ORIGINAL POSTING 4/11/2019
A hiker by Sterling Pointe staging at Folsom Lake SRA yesterday saw two rattlesnakes sunning themselves. The snake season is starting, so beware, rattlesnakes are leaving their dens and looking for something to eat and bask in the sun. Hikers should be wearing boots and long loose pants; mt. bikers slow down so you don't run over them (and get bit in the process), and equestrians should really listen to their horses who can hear and smell them way before their riders can.
Most people bitten by rattlesnakes have inadvertently stepped or ridden over them. They detect movement by sensing vibrations in the ground. Their eyes see well even in low light. Rattlesnake bites can be dangerous but are very rarely fatal to humans. With proper medical treatment, including antivenin, bites are usually not serious.

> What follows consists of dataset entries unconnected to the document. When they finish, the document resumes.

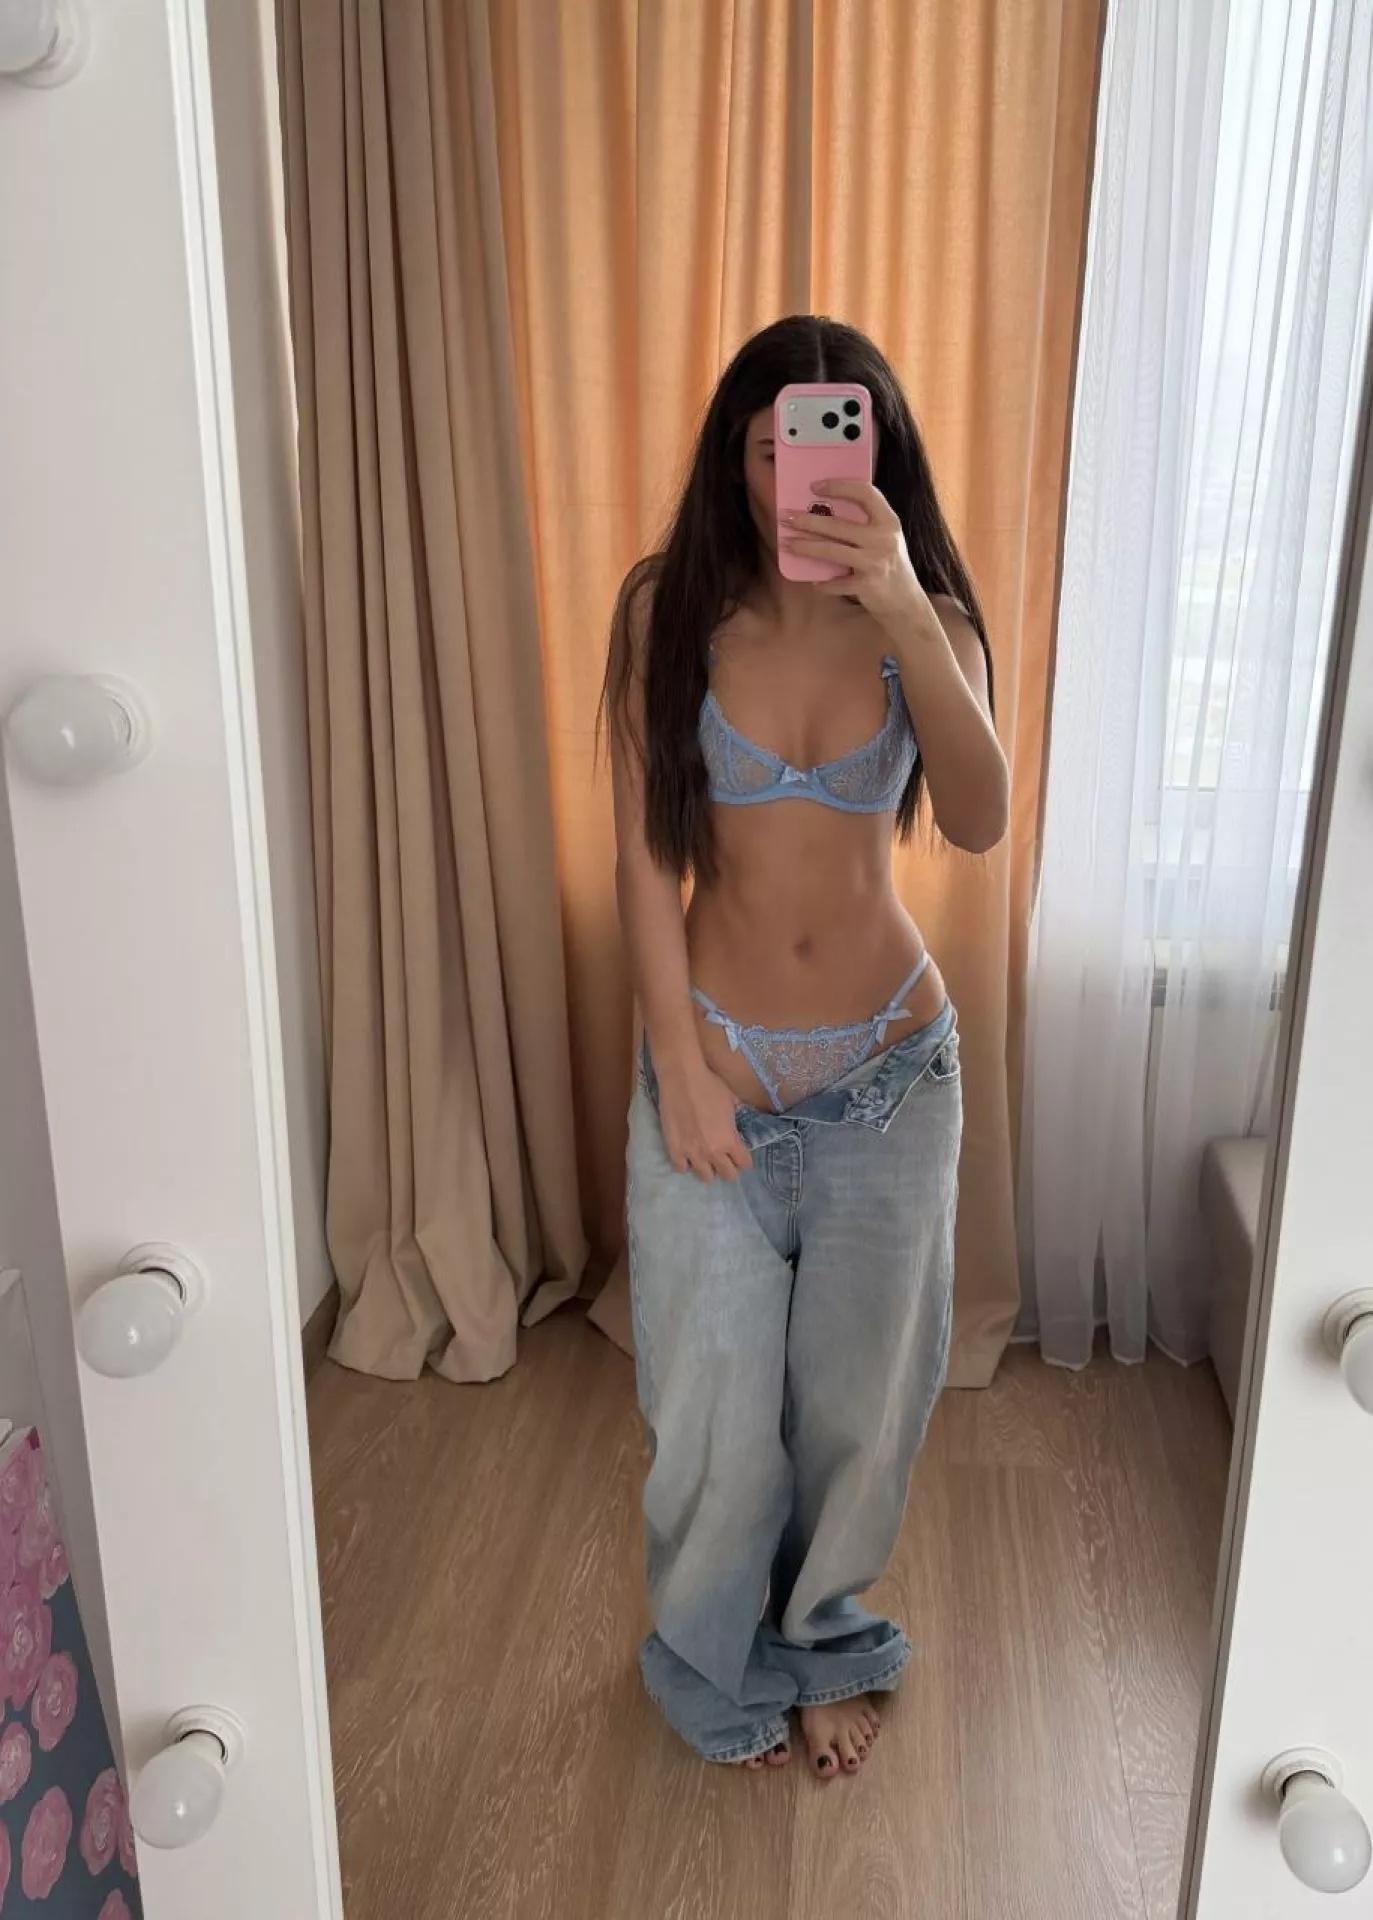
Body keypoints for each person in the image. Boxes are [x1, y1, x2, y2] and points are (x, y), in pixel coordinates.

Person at [600, 315, 1008, 1781]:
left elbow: (979, 818)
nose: (801, 479)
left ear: (879, 459)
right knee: (709, 1410)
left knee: (856, 1405)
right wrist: (679, 1066)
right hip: (713, 1067)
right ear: (737, 459)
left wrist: (903, 606)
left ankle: (825, 1638)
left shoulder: (929, 619)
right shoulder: (669, 614)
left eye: (833, 445)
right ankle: (715, 1652)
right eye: (773, 448)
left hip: (889, 1082)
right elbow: (646, 856)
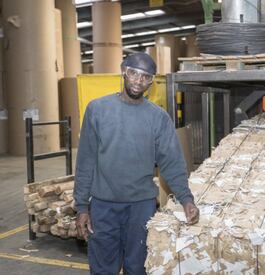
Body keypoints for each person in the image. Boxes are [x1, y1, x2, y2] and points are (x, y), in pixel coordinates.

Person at [74, 52, 199, 275]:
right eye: (133, 73)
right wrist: (82, 206)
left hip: (141, 207)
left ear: (151, 81)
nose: (138, 81)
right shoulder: (98, 110)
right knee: (103, 269)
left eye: (145, 77)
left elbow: (172, 162)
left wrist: (186, 198)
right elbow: (86, 160)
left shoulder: (158, 118)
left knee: (138, 267)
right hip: (104, 206)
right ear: (124, 71)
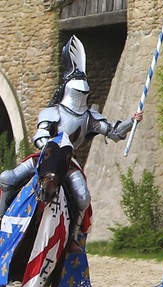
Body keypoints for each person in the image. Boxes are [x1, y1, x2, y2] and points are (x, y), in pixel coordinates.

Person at [0, 36, 142, 249]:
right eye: (78, 91)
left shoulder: (89, 117)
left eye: (84, 92)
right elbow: (40, 136)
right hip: (46, 158)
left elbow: (112, 131)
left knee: (83, 197)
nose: (81, 95)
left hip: (69, 163)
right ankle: (2, 218)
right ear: (68, 89)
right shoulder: (52, 112)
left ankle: (74, 236)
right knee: (8, 178)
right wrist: (49, 148)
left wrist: (132, 121)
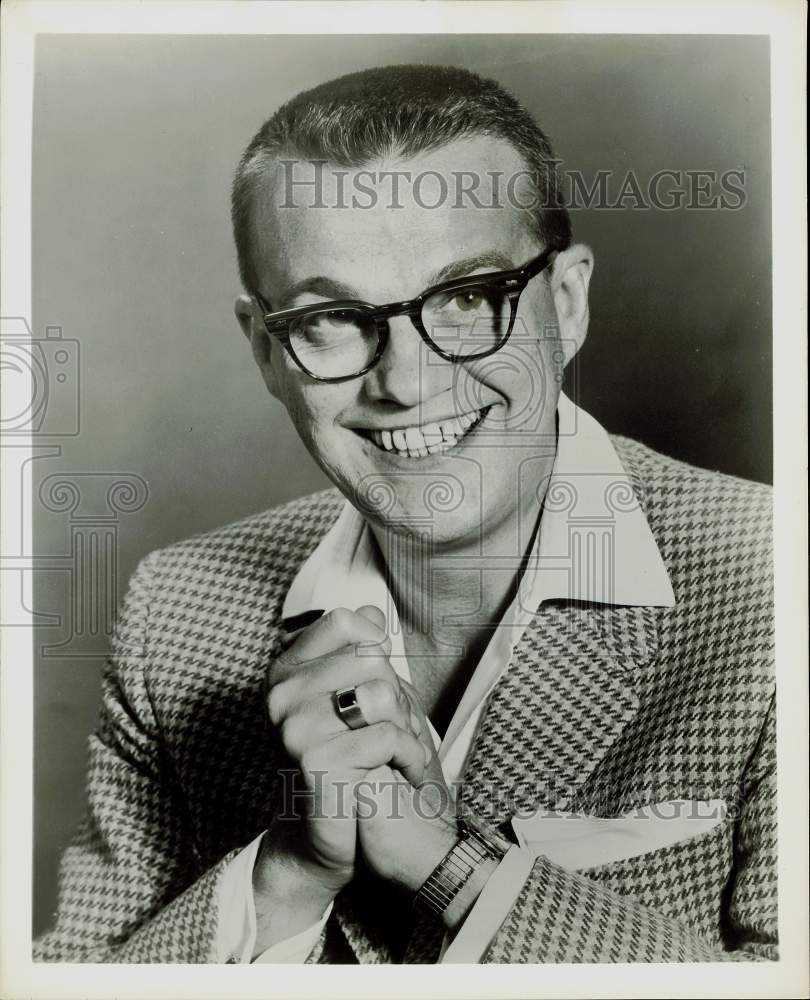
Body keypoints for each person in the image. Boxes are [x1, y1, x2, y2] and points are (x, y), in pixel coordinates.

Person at [35, 64, 776, 965]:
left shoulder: (775, 580)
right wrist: (285, 877)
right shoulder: (175, 613)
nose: (406, 381)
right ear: (266, 354)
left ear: (568, 302)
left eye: (467, 299)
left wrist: (451, 866)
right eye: (331, 319)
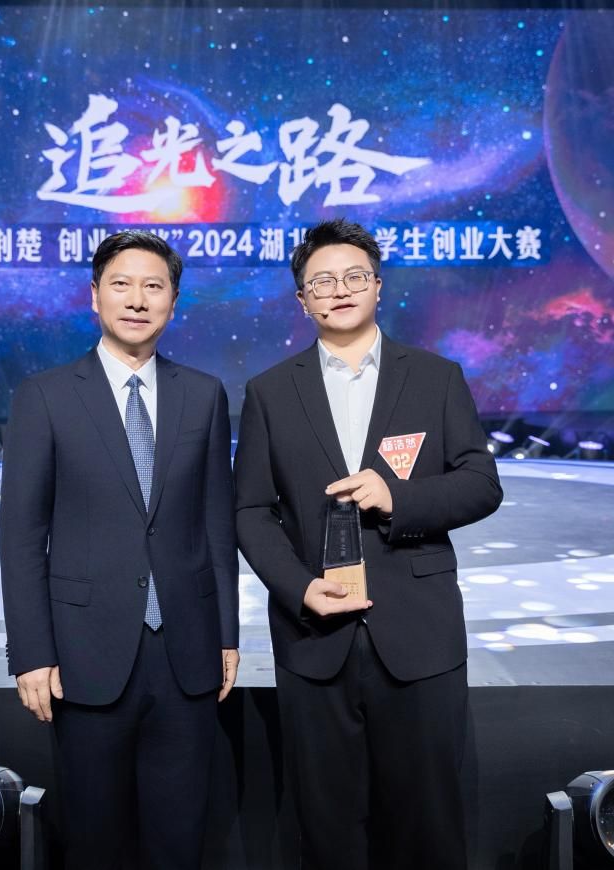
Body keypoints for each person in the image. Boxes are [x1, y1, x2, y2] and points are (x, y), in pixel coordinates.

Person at [234, 219, 502, 869]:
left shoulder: (436, 377)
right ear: (303, 300)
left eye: (355, 276)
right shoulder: (269, 392)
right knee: (325, 829)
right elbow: (249, 511)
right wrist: (299, 588)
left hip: (420, 634)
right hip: (315, 637)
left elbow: (481, 484)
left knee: (427, 825)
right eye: (322, 281)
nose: (341, 289)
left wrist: (397, 499)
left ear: (379, 286)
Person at [0, 230, 239, 870]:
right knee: (95, 843)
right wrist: (32, 651)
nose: (137, 300)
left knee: (180, 841)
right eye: (122, 285)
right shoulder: (45, 396)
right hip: (84, 654)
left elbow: (217, 524)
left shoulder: (204, 394)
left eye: (153, 286)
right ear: (95, 296)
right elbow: (21, 536)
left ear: (173, 301)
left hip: (187, 652)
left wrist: (226, 636)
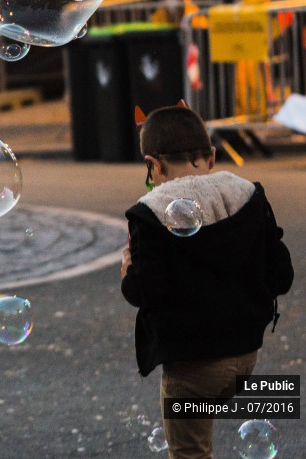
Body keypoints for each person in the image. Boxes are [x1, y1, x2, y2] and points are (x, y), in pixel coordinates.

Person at [121, 104, 294, 459]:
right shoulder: (249, 193)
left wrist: (127, 271)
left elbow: (144, 291)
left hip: (192, 369)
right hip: (245, 357)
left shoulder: (150, 213)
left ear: (154, 165)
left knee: (190, 454)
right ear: (212, 156)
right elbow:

The smaller the snake, the more deadly, as they haven't learned how to measure out their venom. Young rattlesnakes do not yet have their rattles, though they are as dangerous as adults, according to the National Park Service at Yosemite. Furthermore, some adults may lose their rattles, so it is a good idea look out for the triangular head. And, especially in Folsom Lake and Auburn SRAs, a percentage of the rattlesnakes don't rattle at all.
After the rattle, rattlesnakes’ most distinctive physical feature is their triangular head. Also, they have vertical pupils, like cat’s eyes.
Generation after generation of rattlesnakes will use the same dens, sometimes for more than 100 years. Upon leaving their dens, they like to sun themselves on rocks and other open places. Though they are not nocturnal, in the hot summer months they may be more active at night.
Despite their venom, rattlesnakes are no match for California King snakes, which are fond of putting them on their dinner menus. DON'T KILL CALIFORNIA KING SNAKES! (picture below the rattlesnake.)